Okur, yargı sistemine ilişkin de çarpıcı açıklamalarda bulunarak şöyle devam etti:

"Adalet dağıtmakla görevlendirilen kişiler, kendilerini güvende hissetmezse adalet dağıtamaz. En basit dosyalar bile 10-15 yılda karara bağlanamazsa, toplumun adalete duyduğu güven azalır, herkes kendi adaletini kendisi sağlamaya kalkar ve anarşi ortaya çıkar. Yargıya güven duyulması için önce hakimlerin ve savcıların kendilerine güven duyması lazım. Son dönemde yargıdaki reform süreci bunu amaçlıyor. Yargılama sürecini hızlandırmaya çalışıyoruz. Değişime direnenler var ama genel olarak istediğimiz gibi gidiyor. Yakında sonuçlarını alacağız. Bu süreçte zaman zaman eleştiriliyoruz. Yargıladığı sanıkla gönül ilişkisi olan, bunu işine yansıtıp, geçmişteki kararlarıyla çelişen tahliye kararı veren hakimi almamız siyasi bulundu. Uyuşturucu satıcılarıyla ilişkisi tespit edilen bir hakimi aldık diye de kıyamet koptu. Soruşturmanın gizliliği için bugüne kadar pek konuşmadık.
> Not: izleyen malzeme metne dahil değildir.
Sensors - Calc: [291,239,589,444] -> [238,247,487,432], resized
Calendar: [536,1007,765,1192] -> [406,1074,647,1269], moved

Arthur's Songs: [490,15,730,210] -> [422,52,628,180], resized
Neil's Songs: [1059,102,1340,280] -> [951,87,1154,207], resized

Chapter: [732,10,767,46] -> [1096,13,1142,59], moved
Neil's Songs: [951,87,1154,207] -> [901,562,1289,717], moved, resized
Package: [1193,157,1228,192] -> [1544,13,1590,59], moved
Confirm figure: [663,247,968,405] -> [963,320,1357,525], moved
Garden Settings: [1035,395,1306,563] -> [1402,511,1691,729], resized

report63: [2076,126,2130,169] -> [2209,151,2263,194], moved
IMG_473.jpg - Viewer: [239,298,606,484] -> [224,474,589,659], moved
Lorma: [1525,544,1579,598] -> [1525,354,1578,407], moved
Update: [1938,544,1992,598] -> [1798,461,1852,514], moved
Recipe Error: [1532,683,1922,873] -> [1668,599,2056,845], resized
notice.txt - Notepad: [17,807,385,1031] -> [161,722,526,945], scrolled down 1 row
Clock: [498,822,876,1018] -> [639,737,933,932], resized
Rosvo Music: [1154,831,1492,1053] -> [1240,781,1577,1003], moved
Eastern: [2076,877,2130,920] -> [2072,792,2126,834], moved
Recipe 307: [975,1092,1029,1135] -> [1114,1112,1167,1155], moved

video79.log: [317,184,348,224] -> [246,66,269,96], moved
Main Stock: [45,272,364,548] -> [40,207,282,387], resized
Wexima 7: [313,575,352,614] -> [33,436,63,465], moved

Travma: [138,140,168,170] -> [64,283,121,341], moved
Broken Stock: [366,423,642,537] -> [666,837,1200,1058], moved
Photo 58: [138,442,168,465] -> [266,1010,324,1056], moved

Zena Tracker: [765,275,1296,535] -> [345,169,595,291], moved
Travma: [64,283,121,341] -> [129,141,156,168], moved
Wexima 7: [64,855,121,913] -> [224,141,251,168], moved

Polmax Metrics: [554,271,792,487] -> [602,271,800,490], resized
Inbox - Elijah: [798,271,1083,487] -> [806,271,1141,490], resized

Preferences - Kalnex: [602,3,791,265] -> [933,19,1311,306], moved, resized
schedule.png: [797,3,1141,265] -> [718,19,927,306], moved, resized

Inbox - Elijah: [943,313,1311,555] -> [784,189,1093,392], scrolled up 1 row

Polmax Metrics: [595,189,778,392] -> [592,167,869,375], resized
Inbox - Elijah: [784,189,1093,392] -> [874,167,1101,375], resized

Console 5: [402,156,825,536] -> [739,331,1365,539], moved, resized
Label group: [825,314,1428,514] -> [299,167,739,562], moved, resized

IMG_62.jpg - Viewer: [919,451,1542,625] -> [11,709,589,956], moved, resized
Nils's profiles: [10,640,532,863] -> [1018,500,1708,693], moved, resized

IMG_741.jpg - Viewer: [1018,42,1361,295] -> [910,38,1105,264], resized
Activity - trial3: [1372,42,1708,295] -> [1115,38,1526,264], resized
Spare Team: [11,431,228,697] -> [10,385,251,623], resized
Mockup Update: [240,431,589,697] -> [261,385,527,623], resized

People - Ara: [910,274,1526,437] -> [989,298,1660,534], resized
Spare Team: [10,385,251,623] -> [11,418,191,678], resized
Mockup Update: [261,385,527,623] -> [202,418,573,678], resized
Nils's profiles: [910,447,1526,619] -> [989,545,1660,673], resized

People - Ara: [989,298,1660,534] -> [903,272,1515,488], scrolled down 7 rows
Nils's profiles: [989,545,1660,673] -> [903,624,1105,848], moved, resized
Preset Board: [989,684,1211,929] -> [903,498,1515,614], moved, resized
Tüm bunlara izin mi verseydik. Doğrusu neyse onu yaptık. Türkiye’de sadece yargının bağımsızlığı konuşuluyor. Ya yargının tarafsızlığı ne olacak. Ben bağımsızım, istediğim gibi davranır, isteğim gibi karar alırım anlayışı doğru değil. Tarafsız olmayan bağımsız bir yargı felaket getirir. Neden bunlar hiç konuşulmuyor. Bir hakim, karar verirken tüm duygulardan ve etkilerden arınmış halde karar vermeli, her dosyanın bir hayat olduğunu unutmamalı. İşte bunun için de etik kurallar getireceğiz, bu yönde hazırlıklarımız var. Etik kurallar herkes için gerekli ama hakimler için daha da gerekli."


GEREKEN YAPILDI

HSYK Birinci Daire Başkanı, MİT Müsteşarı Hakan Fidan’ın ifadeye çağrılmasıyla yaşanan krize ilişkin de konuştu. Okur, "Hakimler bağımsızdır, savcılar ise başsavcı adına hareket eder. Savcılar, önemli soruşturmalarda başsavcılara mutlaka bilgi vermelidir. MİT soruşturmasını yürüten savcı, İstanbul Başsavcısı’na bilgi vermediği için yetkisi elinden alındı. Gerekçe budur, başka bir neden aranmamalıdır" dedi.